Crohn’s disease is a chronic inflammatory bowel disease (IBD) that causes swelling, inflammation, and irritation in the digestive tract. Symptoms commonly include pain and cramping in the abdomen, frequent need for bowel movements, diarrhea, rectal bleeding, weight loss, fatigue, fever, night sweats, loss of appetite, and potential loss of normal menstrual cycles. The physicians at Gastroenterology of Westchester are able to diagnose and help patients treat Crohn’s disease to help mitigate some of the symptoms associated with the condition.
What Causes Crohn’s Disease?
The exact cause of Crohn’s disease is currently unknown, with some experts believing that it is the result of an abnormal reaction of patients’ immune systems. Currently there are a few factors doctors believe may influence one’s chances of developing Crohn’s disease over time. For example, people are believed to be at a higher risk of developing Crohn’s disease if they have a close family member with the condition, smoke, take certain medications, or frequently consume a diet that is high in fats. Certain factors may also impact the severity of patients’ symptoms.
How is Crohn’s Disease Diagnosed and Treated?
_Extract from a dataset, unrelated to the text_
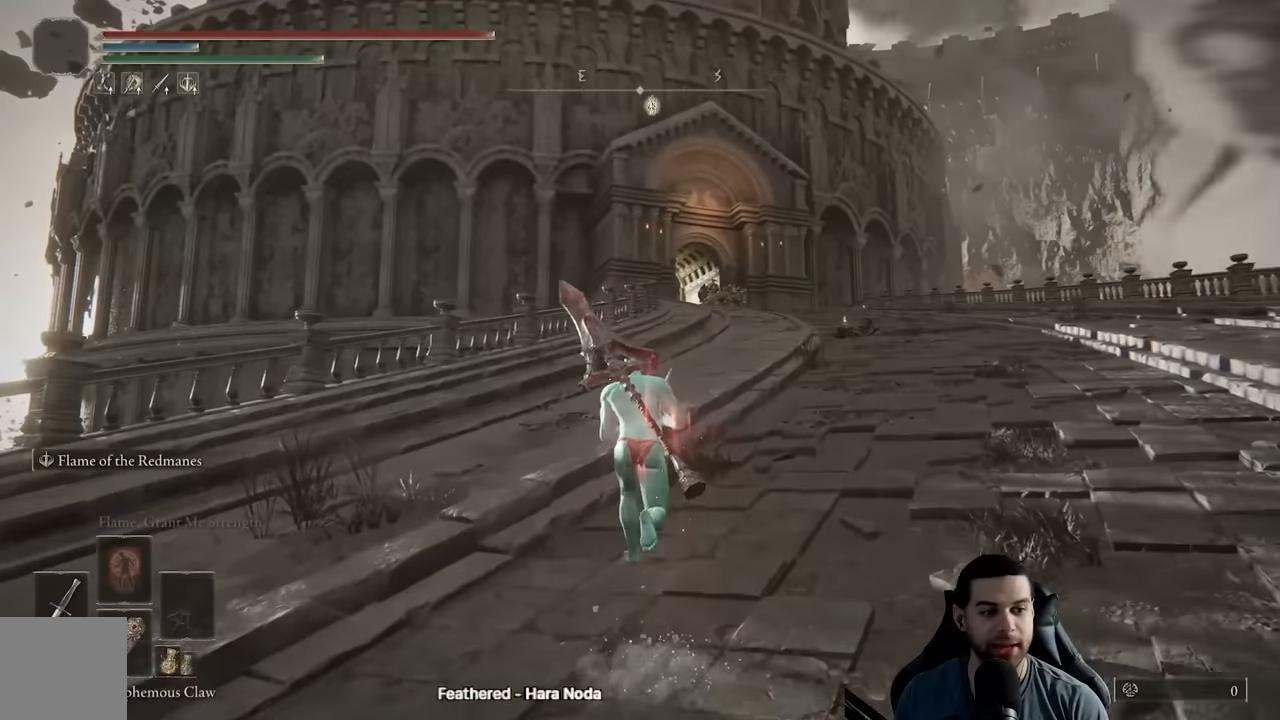
{"buttons": ["B"], "left_stick": "up", "right_stick": "center", "events": []}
The doctors at Gastroenterology of Westchester utilize a combination of methods to diagnose Crohn’s disease as well as help patients manage their symptoms. Crohn’s disease can be diagnosed through a variety of methods such as a blood test, stool test, colonoscopy, computed tomography (CT) scan, upper gastrointestinal (GI) endoscopy, or upper gastrointestinal (GI) exam. Because there is no single test to identify Crohn’s disease, your physician will likely schedule several different types to rule out any of the other potential causes for your gastrointestinal symptoms.
After Crohn’s disease is diagnosed, the goal of treatment to reduce inflammation so that patients can experience relief, prevent symptom flare-ups, and keep the condition at bay and in remission. Medications may be prescribed to suppress the immune system and control the inflammation responsible for symptoms. These medications may include anti-inflammatory drugs, immune system suppressors, biologics, antibiotics, anti-diarrheals, pain relievers, or vitamins/ supplements. In some cases, patients may require surgery to repair some of the effects that Crohn’s disease has on the gastrointestinal tract and bring relief for symptoms. Crohn’s disease is not known to be caused by certain foods; however, a physician may recommend avoiding foods that may worsen potential symptoms while receiving nutrients to best function and promote healing.
Being diagnosed with Crohn’s disease can be a stressful experience, but the physicians at Gastroenterology of Westchester are experts at helping patients manage symptoms and live lives that are not defined by their condition. In addition to medication and potential surgery, your physician may recommend lifestyle changes such as systems for stress management, quitting smoking, avoiding NSAIDs, and an elimination diet that cuts back on foods known to be triggers for symptoms.